С тобой цветут в душе воспоминанья,
И дорожить тобой я не отвык.
Кто скажет нам, что жить мы не умели,
Бездушные и праздные умы,
Что в нас добро и нежность не горели
И красоте не жертвовали мы?
Где ж это все? Еще душа пылает,
По-прежнему готова мир объять.
Напрасный жар! Никто не отвечает,
Воскреснут звуки - и замрут опять.
Лишь ты одна! Высокое волненье
Издалека мне голос твой принес.
В ланитах кровь, и в сердце вдохновенье.
Прочь этот сон, - в нем слишком много слез!

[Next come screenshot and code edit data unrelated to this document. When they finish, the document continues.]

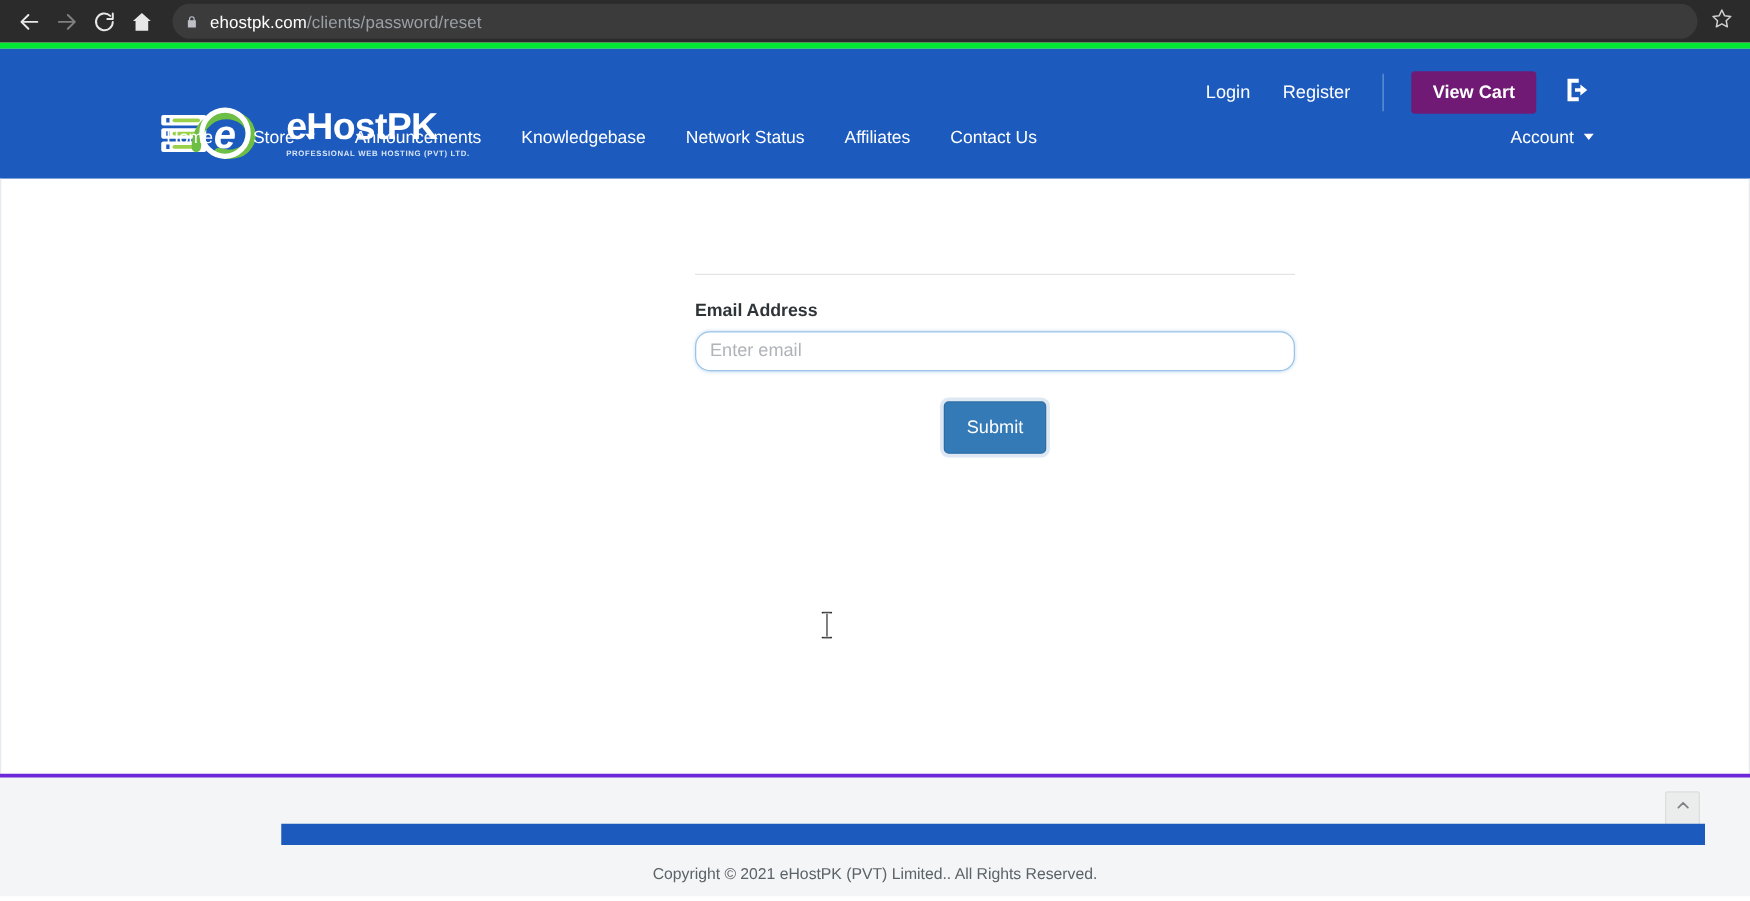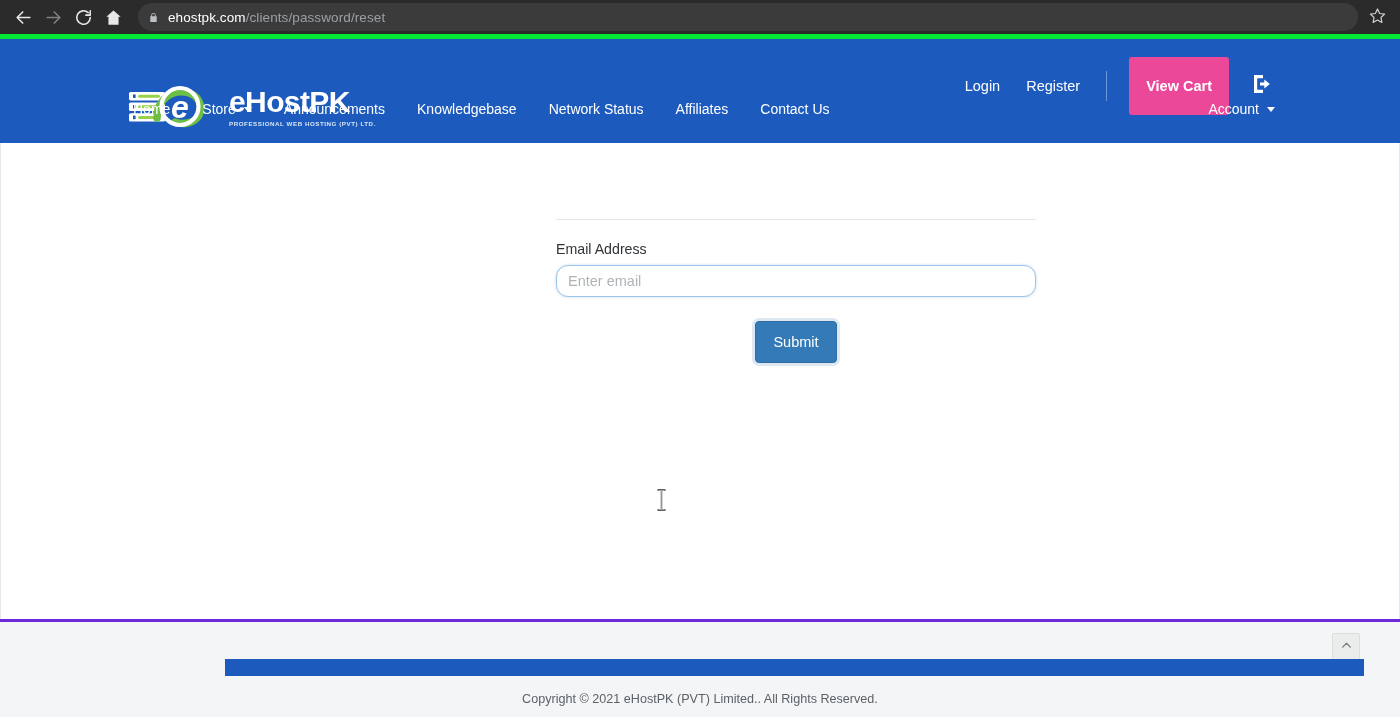--- a/index.html
+++ b/index.html
@@ -115,25 +115,25 @@
     margin-right: 26px;
     white-space: nowrap;
   }
   #top-divider {
     width: 1px;
     height: 30px;
     background: #6b97d6;
     margin-right: 22px;
   }
   #view-cart-btn {
-    background: #ec4899;
+    background: #701a75;
     color: #ffffff;
     font-size: 14.5px;
     font-weight: bold;
-    padding: 21px 17px;
+    padding: 9px 17px;
     border-radius: 3px;
     border: none;
     font-family: inherit;
     white-space: nowrap;
   }
   #logout-icon-btn {
     margin-left: 20px;
     color: #ffffff;
     display: flex;
     align-items: center;
@@ -202,21 +202,21 @@
   }
   #intro-text {
     font-size: 14.8px;
     color: #3a3f44;
     line-height: 1.42;
     max-width: 470px;
   }
   #email-label {
     display: block;
     font-size: 14.2px;
-    font-weight: normal;
+    font-weight: bold;
     color: #2f3438;
     margin-top: 21px;
     margin-bottom: 8px;
   }
   #email-input {
     width: 480px;
     height: 32px;
     border: 1px solid #9cc4e8;
     border-radius: 12px;
     padding: 4px 11px;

Не жизни жаль! С томительным дыханьем
Что жизнь и смерть? А жаль того огня,
Что просиял над целым мирозданьем,
И в ночь идет, и плачет, уходя.
1879
* * *
Когда читала ты мучительные строки,
Где сердца звучный пыл сиянье льет кругом
И страсти роковой вздымаются потоки, -
Не вспомнила ль о чем?
Я верить не хочу! Когда в степи, как диво,
В полночной темноте безвременно горя,
Вдали перед тобой прозрачно и красиво
Вставала вдруг заря
И в эту красоту невольно взор тянуло,
В тот величавый блеск за темный весь предел, -
Ужель ничто тебе в то время не шепнуло:
Там человек сгорел!
1887
1 Жена херсонского помещика и поэта А.Ф. Бржеского.